CVSS is the open industry standard for assessing the severity of computer system security vulnerabilities, helping organizations prioritize their vulnerability management processes. It provides a method of capturing the principal characteristics of a vulnerability and producing a numerical score to demonstrate its severity.
Read more: #HowTo: Create an Effective Patch Management Program
The numerical score is also represented as a qualitative severity rating: low, medium, high and critical.
Version 4.0 is currently undergoing a public preview comment period, which will end on July 31, 2023. All feedback will then be reviewed and addressed by August 31, 2023, with FIRST aiming for an official publication date of October 1, 2023.
The new version aims to address criticisms levelled at the current CVSS version 3.1, which was published in June 2019. These include:
- Insufficient granularity in base metrics
- The standard is only applicable to IT systems and not systems such as OT, ICS and IoT
- Scores published by vendors are often high or critical (+7.0)
- Temporal metrics do not effectively impact the final CVSS score
- Overly complicated threat metrics
CVSS 4.0 aims to address these issues by introducing the following changes:
- Reinforcing the concept that CVSS is not just the base score
- Finer granularity through the addition of new base metrics and values
- Enhanced disclosure of impact metrics
- Temporal metric group renamed to threat metric group
- New Supplemental Metric Group to convey additional extrinsic attributes of a vulnerability that do not affect the final CVSS-BTE score
- Additional focus on OT/ICS/safety systems
Commenting on the new version, FIRST’s CEO Chris Gibson said: “The CVSS system has rapidly developed over the past 18 years, with each version building on our capabilities to defend from cyber criminality.

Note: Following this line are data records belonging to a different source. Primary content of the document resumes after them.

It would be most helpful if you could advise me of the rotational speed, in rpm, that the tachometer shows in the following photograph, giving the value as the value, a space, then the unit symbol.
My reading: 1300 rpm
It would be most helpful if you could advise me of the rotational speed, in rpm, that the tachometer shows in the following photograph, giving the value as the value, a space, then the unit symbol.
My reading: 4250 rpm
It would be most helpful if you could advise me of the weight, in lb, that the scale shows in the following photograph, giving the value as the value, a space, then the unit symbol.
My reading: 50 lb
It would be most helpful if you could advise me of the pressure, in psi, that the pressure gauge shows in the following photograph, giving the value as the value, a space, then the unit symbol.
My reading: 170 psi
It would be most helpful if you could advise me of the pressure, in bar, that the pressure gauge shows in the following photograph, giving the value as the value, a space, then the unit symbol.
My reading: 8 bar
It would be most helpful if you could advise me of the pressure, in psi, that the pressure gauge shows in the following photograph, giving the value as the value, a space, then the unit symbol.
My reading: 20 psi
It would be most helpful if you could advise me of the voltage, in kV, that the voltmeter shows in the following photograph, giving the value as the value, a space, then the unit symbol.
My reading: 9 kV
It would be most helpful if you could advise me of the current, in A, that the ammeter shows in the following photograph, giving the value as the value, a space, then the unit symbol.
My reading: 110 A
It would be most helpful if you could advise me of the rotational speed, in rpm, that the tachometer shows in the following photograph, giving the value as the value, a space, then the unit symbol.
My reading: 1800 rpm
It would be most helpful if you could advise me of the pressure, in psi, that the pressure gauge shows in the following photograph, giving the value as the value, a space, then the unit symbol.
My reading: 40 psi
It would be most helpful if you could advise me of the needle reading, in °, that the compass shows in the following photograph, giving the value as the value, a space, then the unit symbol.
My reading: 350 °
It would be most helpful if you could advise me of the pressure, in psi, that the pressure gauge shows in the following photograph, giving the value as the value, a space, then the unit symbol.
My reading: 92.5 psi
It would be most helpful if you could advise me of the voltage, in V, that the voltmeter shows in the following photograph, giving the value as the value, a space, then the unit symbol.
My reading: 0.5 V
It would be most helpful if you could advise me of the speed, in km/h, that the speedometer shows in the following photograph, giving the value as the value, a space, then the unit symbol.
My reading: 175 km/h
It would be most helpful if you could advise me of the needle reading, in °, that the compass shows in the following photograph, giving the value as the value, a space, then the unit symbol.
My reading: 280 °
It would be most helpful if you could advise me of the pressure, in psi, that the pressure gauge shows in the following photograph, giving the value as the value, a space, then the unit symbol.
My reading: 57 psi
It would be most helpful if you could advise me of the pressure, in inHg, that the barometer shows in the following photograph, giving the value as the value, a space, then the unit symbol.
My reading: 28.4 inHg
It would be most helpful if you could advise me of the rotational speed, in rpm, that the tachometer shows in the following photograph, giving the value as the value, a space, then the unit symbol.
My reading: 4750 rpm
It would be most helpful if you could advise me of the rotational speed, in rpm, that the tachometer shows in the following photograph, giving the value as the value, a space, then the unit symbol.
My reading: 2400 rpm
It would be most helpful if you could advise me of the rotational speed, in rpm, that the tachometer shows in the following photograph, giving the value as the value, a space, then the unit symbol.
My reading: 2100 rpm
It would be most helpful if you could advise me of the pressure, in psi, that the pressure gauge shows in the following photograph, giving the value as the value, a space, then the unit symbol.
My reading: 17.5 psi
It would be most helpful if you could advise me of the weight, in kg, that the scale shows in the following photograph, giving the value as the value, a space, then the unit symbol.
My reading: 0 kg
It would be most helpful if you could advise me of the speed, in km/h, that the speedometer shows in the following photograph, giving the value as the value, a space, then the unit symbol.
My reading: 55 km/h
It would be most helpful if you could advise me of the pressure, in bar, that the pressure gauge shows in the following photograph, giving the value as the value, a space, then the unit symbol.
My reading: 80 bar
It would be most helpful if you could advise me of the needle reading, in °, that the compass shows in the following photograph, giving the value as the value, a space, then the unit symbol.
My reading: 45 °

“I am immensely proud of the CVSS Special Interest Group (SIG) for the hard work and dedication it has taken to produce version 4.0. And it is timely as we continue to see a significant rise in threats across the world.
“As a membership organization, our goal is to empower our members and the sector, demonstrating leadership and ensuring we are dedicated to continuously improving how we work together to defend people across the globe against cyber-attacks.”
Background and Development of CVSS
The first version of the standard (CVSS v1) was introduced in February 2005 by a small group of pioneers, who recognized the need to standardize vulnerability measurements across software and platforms. The non-profit FIRST was appointed in April 2005 to become the custodian of CVSS for future development.
Prior to 2005, vendors were forced to use custom, incompatible rating systems to define severity of vulnerabilities.
CVSS v1 was tested extensively by over a dozen FIRST members of the CVSS-SIG during 2006 and 2007, leading to the development of v2 in June 2007. This reduced inconsistencies and provided additional granularity alongside other improvements to the original standard.
Version 3.0 was published in June 2015, which introduced the concept of ‘scope’ to handle the scoring of vulnerabilities that exist in one software component, but impact a separate software, hardware or networking component.
Finally, 3.1 was released in June 2019 to provide better clarity of concepts to improve the overall ease of use of the standard. However, it did not introduce any new metrics or values.